Barely able to speak through my clenched teeth, I managed to utter: “once I get you higher, you can grab onto the ledge with your good arm.”
Cassie nodded: a single, small movement.
It was enough for me and I pulled as hard as I could, trying lever myself backwards using the flat rock beneath me to drag her higher.
On the first attempt Cassie barely moved. My arms scraped across the rock edge, ripping the material of my day-suit even more and tearing into my flesh. Ignoring the new burst of pain, I pushed myself onto my knees and found that this position gave me greater purchase and allowed my leg muscles to help me lift so it wasn’t all in my arms. Digging in, I heaved even harder. This time Cassie rose several centimetres higher.

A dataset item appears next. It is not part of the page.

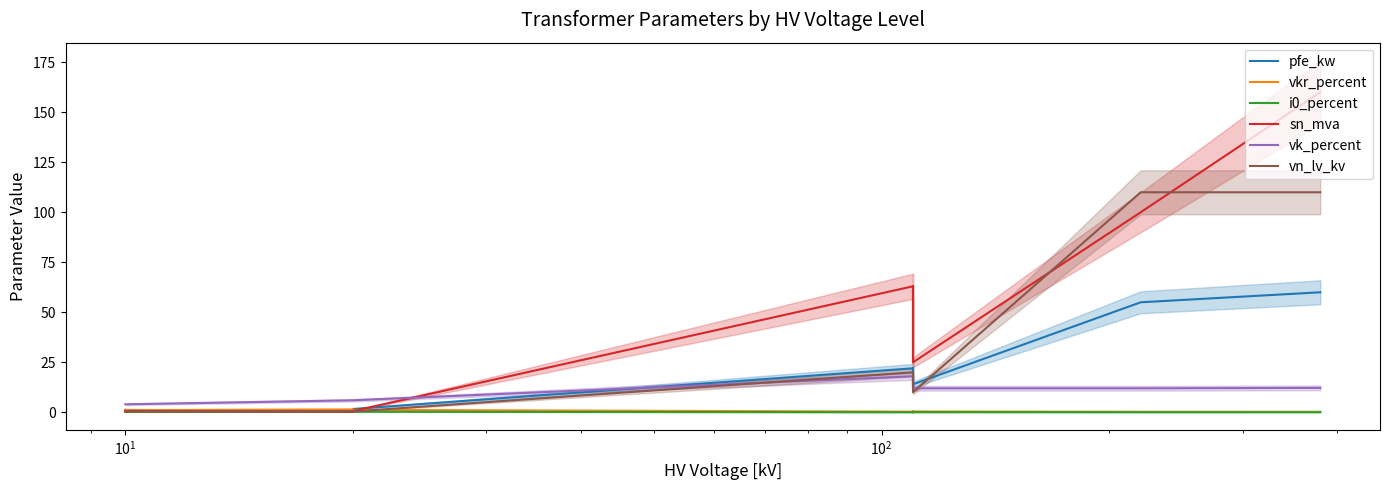

What is the difference between the maximum and minimum values in the vkr_percent series?

1.2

From then on my eyes never left Cassie’s face: I watched her fighting to remain conscious; holding back the screams that I could only imagine were threatening to
burst out of her body. As her fingers passed above the edge of the rock for the first time, she reached upwards with her left arm and found a handhold on the rock lip. Her knuckles turned blue-white as her fingers gripped, claw-like around the edge of the plateau.

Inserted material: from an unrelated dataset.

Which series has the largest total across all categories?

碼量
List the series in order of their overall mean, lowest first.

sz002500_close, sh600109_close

Once again Cassie’s eyes found mine and I nodded to let her know I was ready. It would take both of us to do this now. Sucking in a deep breath I tugged firmly on her arm. At the same time she pulled hard against the rock, her left hand levering her body upwards. With Cassie helping me, my actions became much more effective and she shot forwards, her scream of determination blending with my own exhausted grunt. As her shoulders and upper body re-appeared I took hold of her left arm and pulled her nearer, getting a grip on the back of her day-suit. With one last tug, I stood up, hauling Cassie’s legs to safety as I went. A second later I staggered to the side and dropped to my knees.